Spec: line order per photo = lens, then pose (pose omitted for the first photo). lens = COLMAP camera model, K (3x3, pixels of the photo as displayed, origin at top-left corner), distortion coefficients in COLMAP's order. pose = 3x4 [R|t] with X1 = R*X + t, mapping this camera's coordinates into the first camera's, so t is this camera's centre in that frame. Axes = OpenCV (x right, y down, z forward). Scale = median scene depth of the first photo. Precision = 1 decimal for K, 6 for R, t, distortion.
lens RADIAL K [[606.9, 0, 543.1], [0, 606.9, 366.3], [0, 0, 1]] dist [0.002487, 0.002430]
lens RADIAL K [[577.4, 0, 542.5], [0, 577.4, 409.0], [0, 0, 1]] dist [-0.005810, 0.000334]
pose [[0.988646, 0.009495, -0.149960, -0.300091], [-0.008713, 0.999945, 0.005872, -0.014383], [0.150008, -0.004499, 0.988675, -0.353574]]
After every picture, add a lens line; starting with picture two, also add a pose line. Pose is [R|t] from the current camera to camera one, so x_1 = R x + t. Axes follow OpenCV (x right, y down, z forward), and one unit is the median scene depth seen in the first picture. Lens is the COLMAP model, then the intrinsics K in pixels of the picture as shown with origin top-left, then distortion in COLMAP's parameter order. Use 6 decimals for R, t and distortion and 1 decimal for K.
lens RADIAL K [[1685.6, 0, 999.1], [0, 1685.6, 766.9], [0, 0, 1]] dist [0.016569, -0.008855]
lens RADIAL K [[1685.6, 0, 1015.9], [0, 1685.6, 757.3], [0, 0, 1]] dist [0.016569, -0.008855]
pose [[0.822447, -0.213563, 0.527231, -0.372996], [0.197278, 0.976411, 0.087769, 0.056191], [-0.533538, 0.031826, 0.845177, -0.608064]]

☆ ☆ ☆ ☆ ☆

Set down the items again word for word, from their first line through the line containing "-0.004499, 0.988675, -0.353574]]".

▶ _REPLY TO THE TASK_:
Spec: line order per photo = lens, then pose (pose omitted for the first photo). lens = COLMAP camera model, K (3x3, pixels of the photo as displayed, origin at top-left corner), distortion coefficients in COLMAP's order. pose = 3x4 [R|t] with X1 = R*X + t, mapping this camera's coordinates into the first camera's, so t is this camera's centre in that frame. Axes = OpenCV (x right, y down, z forward). Scale = median scene depth of the first photo. Precision = 1 decimal for K, 6 for R, t, distortion.
lens RADIAL K [[606.9, 0, 543.1], [0, 606.9, 366.3], [0, 0, 1]] dist [0.002487, 0.002430]
lens RADIAL K [[577.4, 0, 542.5], [0, 577.4, 409.0], [0, 0, 1]] dist [-0.005810, 0.000334]
pose [[0.988646, 0.009495, -0.149960, -0.300091], [-0.008713, 0.999945, 0.005872, -0.014383], [0.150008, -0.004499, 0.988675, -0.353574]]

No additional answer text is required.